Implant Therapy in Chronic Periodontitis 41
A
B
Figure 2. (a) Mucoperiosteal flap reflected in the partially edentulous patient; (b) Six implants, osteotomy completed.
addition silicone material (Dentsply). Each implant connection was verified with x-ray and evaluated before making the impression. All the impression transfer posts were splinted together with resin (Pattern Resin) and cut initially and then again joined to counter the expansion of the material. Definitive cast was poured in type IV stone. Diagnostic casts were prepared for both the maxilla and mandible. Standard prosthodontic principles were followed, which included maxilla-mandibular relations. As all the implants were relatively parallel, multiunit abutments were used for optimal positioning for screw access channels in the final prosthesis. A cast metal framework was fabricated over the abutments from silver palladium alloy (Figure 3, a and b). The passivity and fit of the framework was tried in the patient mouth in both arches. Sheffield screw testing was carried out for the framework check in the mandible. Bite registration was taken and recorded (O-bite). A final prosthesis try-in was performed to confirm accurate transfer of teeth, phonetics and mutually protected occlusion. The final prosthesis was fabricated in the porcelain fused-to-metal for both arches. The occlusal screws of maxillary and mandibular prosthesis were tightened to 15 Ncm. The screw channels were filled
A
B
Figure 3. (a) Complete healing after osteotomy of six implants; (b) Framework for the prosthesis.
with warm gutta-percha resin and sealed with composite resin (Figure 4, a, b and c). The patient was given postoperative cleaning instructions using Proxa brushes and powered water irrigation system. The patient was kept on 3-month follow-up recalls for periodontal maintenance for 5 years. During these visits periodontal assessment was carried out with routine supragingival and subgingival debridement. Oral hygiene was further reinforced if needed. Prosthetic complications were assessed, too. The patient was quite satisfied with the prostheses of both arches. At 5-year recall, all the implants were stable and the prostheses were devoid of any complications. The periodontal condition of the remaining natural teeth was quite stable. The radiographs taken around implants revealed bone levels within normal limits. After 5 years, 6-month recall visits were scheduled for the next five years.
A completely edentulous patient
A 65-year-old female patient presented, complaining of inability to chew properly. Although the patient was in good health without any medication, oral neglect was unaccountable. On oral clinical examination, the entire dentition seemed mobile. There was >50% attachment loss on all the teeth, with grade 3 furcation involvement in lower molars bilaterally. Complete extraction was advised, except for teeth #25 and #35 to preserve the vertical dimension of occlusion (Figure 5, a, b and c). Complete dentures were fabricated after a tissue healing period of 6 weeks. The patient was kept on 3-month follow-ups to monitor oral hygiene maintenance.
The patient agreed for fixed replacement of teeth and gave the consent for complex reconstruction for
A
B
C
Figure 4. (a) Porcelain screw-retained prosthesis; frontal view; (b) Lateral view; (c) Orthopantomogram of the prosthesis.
--------------------
About this task:
All the records shown above need to be given again exactly.

Reply:
Implant Therapy in Chronic Periodontitis 41
A
B
Figure 2. (a) Mucoperiosteal flap reflected in the partially edentulous patient; (b) Six implants, osteotomy completed.
addition silicone material (Dentsply). Each implant connection was verified with x-ray and evaluated before making the impression. All the impression transfer posts were splinted together with resin (Pattern Resin) and cut initially and then again joined to counter the expansion of the material. Definitive cast was poured in type IV stone. Diagnostic casts were prepared for both the maxilla and mandible. Standard prosthodontic principles were followed, which included maxilla-mandibular relations. As all the implants were relatively parallel, multiunit abutments were used for optimal positioning for screw access channels in the final prosthesis. A cast metal framework was fabricated over the abutments from silver palladium alloy (Figure 3, a and b). The passivity and fit of the framework was tried in the patient mouth in both arches. Sheffield screw testing was carried out for the framework check in the mandible. Bite registration was taken and recorded (O-bite). A final prosthesis try-in was performed to confirm accurate transfer of teeth, phonetics and mutually protected occlusion. The final prosthesis was fabricated in the porcelain fused-to-metal for both arches. The occlusal screws of maxillary and mandibular prosthesis were tightened to 15 Ncm. The screw channels were filled
A
B
Figure 3. (a) Complete healing after osteotomy of six implants; (b) Framework for the prosthesis.
with warm gutta-percha resin and sealed with composite resin (Figure 4, a, b and c). The patient was given postoperative cleaning instructions using Proxa brushes and powered water irrigation system. The patient was kept on 3-month follow-up recalls for periodontal maintenance for 5 years. During these visits periodontal assessment was carried out with routine supragingival and subgingival debridement. Oral hygiene was further reinforced if needed. Prosthetic complications were assessed, too. The patient was quite satisfied with the prostheses of both arches. At 5-year recall, all the implants were stable and the prostheses were devoid of any complications. The periodontal condition of the remaining natural teeth was quite stable. The radiographs taken around implants revealed bone levels within normal limits. After 5 years, 6-month recall visits were scheduled for the next five years.
A completely edentulous patient
A 65-year-old female patient presented, complaining of inability to chew properly. Although the patient was in good health without any medication, oral neglect was unaccountable. On oral clinical examination, the entire dentition seemed mobile. There was >50% attachment loss on all the teeth, with grade 3 furcation involvement in lower molars bilaterally. Complete extraction was advised, except for teeth #25 and #35 to preserve the vertical dimension of occlusion (Figure 5, a, b and c). Complete dentures were fabricated after a tissue healing period of 6 weeks. The patient was kept on 3-month follow-ups to monitor oral hygiene maintenance.
The patient agreed for fixed replacement of teeth and gave the consent for complex reconstruction for
A
B
C
Figure 4. (a) Porcelain screw-retained prosthesis; frontal view; (b) Lateral view; (c) Orthopantomogram of the prosthesis.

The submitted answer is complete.